At Barnstaple the Taw is joined by the (Barnstaple) Yeo, which is tidal for a short distance inland. Seawards of Fremington, the small River Caen joins the river on its north bank, the river of Braunton. This tributary was made navigable on its main lower course as the Braunton Canal in the early 19th century.

==River legacy==
The Taw also gives its name to Bishop's Tawton just before passing through the only town on its route, Barnstaple. The Long Bridge here, originally medieval, is the second-lowest bridging point of the Taw. Work finished in 2007 on the long-awaited 'downstream bridge', part of the Barnstaple Western Bypass and now the Taw's lowest crossing point; it was opened in May 2007. Seawards of Barnstaple, the river's journey is blocked by the large dune complex of Braunton Burrows, hence its late diversion south-westward and shared estuary mouth with the River Torridge across Zulu Bar sandbanks and out into Barnstaple (or Bideford) Bay.
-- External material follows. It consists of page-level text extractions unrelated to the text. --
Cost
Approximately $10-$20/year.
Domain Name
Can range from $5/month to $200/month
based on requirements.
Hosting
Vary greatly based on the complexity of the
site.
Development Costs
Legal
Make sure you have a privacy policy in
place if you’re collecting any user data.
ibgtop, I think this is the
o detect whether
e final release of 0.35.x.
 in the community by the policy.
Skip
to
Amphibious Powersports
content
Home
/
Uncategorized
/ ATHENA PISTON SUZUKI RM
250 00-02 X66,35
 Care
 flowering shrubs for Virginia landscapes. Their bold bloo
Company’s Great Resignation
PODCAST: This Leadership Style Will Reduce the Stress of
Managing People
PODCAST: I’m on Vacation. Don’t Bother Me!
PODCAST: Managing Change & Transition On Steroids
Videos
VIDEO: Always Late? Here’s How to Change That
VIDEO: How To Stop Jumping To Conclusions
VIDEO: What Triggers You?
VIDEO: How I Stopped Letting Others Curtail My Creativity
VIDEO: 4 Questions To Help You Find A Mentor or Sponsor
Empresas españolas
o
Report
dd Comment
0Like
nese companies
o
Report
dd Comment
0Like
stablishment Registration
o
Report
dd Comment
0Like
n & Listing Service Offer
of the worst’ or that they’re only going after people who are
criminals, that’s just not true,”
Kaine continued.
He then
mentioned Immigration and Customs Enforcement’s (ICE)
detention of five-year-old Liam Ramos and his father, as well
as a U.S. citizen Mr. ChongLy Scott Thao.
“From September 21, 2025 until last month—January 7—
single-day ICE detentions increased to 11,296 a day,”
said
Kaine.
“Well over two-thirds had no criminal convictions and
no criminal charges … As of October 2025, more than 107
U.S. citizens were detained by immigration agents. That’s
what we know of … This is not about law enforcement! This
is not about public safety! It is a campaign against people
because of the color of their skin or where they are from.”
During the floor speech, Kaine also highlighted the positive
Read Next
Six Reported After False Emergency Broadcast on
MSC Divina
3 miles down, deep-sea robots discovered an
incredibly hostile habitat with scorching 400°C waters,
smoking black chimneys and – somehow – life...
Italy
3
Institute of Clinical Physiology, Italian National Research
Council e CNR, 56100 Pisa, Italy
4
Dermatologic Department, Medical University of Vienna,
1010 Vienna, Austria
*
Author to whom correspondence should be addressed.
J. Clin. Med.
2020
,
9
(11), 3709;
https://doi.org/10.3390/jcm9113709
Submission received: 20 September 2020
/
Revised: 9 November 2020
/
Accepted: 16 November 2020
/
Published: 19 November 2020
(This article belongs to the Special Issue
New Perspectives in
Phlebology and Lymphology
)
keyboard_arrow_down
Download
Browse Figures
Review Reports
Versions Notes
The second lowest port on the Taw is Fremington. Between the mid-19th and mid-20th centuries its tidal quay was the busiest port (tonnage) between Bristol and Lands End, mainly as it was a handy landing point for Welsh coal shipped across the Bristol Channel which could be distributed around the south-west peninsula by train (track finally closed 1987). The lowest port (or at least jetty) can be found at Yelland. The site of a coal-fired power station (closed 1984; demolished 1989), it still is used as a tanker-distribution centre for commercial and domestic petrol and diesel deliveries. The oil storage tanks here are filled from coastal lighters.

==Flooding==
The flooding of the Taw in August 1983 and the destruction of the sand dune causeway to Crow Island at the southern tip of Braunton Burrows was the inspiration for Ted Hughes' poem to commemorate the christening of Prince William, son of King Charles III - Rain-Charm for the Duchy.

==Rail links==
Local rail and road routes follow the river from Barnstaple through the centre of the county.

The Southern Railway built a series of 4-6-2 steam locomotives named after various places within the West Country. The locomotive that honours the Taw Valley is preserved in its rebuilt form on the Severn Valley Railway carrying its post-nationalisation number 34027.